Verschiedene Anfallsformen

Gilmore1612, Friday, 10.06.2016, 20:36 (vor 3718 Tagen)

Liebe Community,

zunächst mal eine allgemeine Frage. Hab die Diagnose seit 8 Monaten und bisher ausschließlich GM-Anfälle gehabt. (3 Stück). Einen Erstanfall sowie noch 2 weitere ca. 1 Woche später. Danach war "meines Wissens" nichts mehr. Jetzt ist meine Frage, da ich mich teilweise etwas "komisch" fühle und befürchte "oh nein, bitte nicht schon wieder"; hat man immer die gleiche Anfallsform, sprich, werde ich immer GM-Anfälle haben und führen diese immer zur Bewusstlosigkeit? Oder kann man auch unterschiedliche Anfälle haben?!
Zu diesem "Komischfühlen" sagt mein Neurologe, dass sei unterbewusste Angst und Unsicherheit, was natürlich durchaus sein kann. Wie oft sagt man "Kopfsache". Allerdings habe ich manchmal auch das Gefühl, dass er nicht alles ernst nimmt, was ich sage, mich abstempelt bzw. abwiegelt, als würde es ihn nicht interessieren. Insgesamt geht mir die Praxis ziemlich gegen den Strich, weshalb ich mich auch gerade um eine Alternative bemühe. Er hält mich vielleicht für neurotisch oder so. Aber für mich ist der Umgang mit der Epilepsie noch nicht zu 100 % klar. Es gibt noch einige "Ungereimtheiten", weshalb ich auch immer wieder mal frage, aber wirklich ernstgenommen fühlt man sich da leider nicht, so abgewiegelt, als hätte man sie nicht alle. ABER: Ich bin der Meinung, je besser man Bescheid weiß, desto sicherer fühlt man sich doch und kann auch wirklich "so normal wie möglich" mit der Epilepsie leben. Oder liege ich da komplett daneben.

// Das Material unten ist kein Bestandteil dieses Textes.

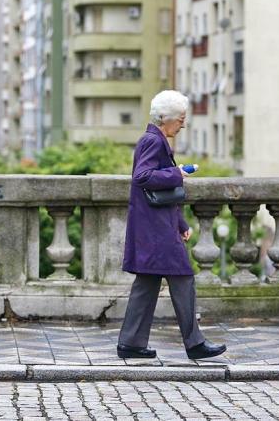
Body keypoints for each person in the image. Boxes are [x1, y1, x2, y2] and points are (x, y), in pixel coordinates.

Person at [116, 90, 227, 360]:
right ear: (164, 118)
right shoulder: (153, 141)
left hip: (155, 225)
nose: (183, 124)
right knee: (183, 277)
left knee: (147, 282)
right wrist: (177, 172)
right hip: (156, 230)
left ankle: (130, 343)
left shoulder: (153, 139)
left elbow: (160, 194)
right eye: (180, 119)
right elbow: (142, 177)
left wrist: (179, 222)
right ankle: (195, 343)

Am schlimmsten war für mich, dass meine damals 3-jährige Tochter den ersten Anfall miterlebt hat und der muss nach Aussage meiner Freundin sehr heftig gewesen sein. Seitdem ist die Angst bei meinen Kindern immer noch da. Auch wenn das EEG laut Aussage des Neurologen "tippi-toppi" ist, der Lamotriginspiegel in der Norm ist (wenn auch an der Grenze, wo ich auch nicht genau weiß, brauche ich doch mehr und geht dann auch diese Unsicherheit und dieses komische Gefühl in mir weg, wenn der Spiegel in der Mitte oder zumindest nicht an der unteren Grenze liegt)
Was natürlich auch der Hammer war, war das 1-jährige Fahrverbot, was natürlich totale Richtigkeit hat, gerade in Bezug auf die Sicherheit. Aber auf dem Land wohnend, mit 2 Kindern und nicht der besten Busanbindung, nicht gerade der Renner. Im Moment freue ich mich total auf Oktober, wenn ich endlich wieder selber Autofahren darf; bin aber auch ganz ehrlich, dass ich gleichzeitig Angst davor habe. Angst, dass doch wieder ein Anfall kommt und ich andere damit in Gefahr bringen könnte.

Letzten Sonntag ist mir nämlich folgendes passiert: Ich habe im Kinderzimmer unter einem Regal etwas hervorholen wollen, lag auf dem Rücken und beim Aufsetzen habe ich mich plötzlich gefühlt, als hätte ich eine Bleikugel auf dem Hals. Wie nach meinen letzten GM Anfällen. Als würde mein Kopf von der Schwerkraft angezogen. Dabei war ich nicht 1 sec. ohne Bewusstsein.

Deshalb fragte ich, ob ich unbedingt immer ohnmächtig sein muss, sodass ich einen Anfall erlebt habe. Vllt habe ich ja auch andere Anfälle und diese sog. Unsicherheit sind doch Anfälle, was ich nicht hoffen will. Denn ich brauche "mein Auto". Noch 1 Jahr Fahrverbot wäre für mich die Hölle.

Ok. Ich hoffe, ihr haltet mich nicht auch für paranoid und könnt mir mit Euren Erfahrungen dazu ggf. die Angst ein wenig schmälern. Da mein Neurologe (bisheriger) mir nichts dazu sagen wollte und mich auf meinen Termin verwiesen hat, bin ich natürlich nervös.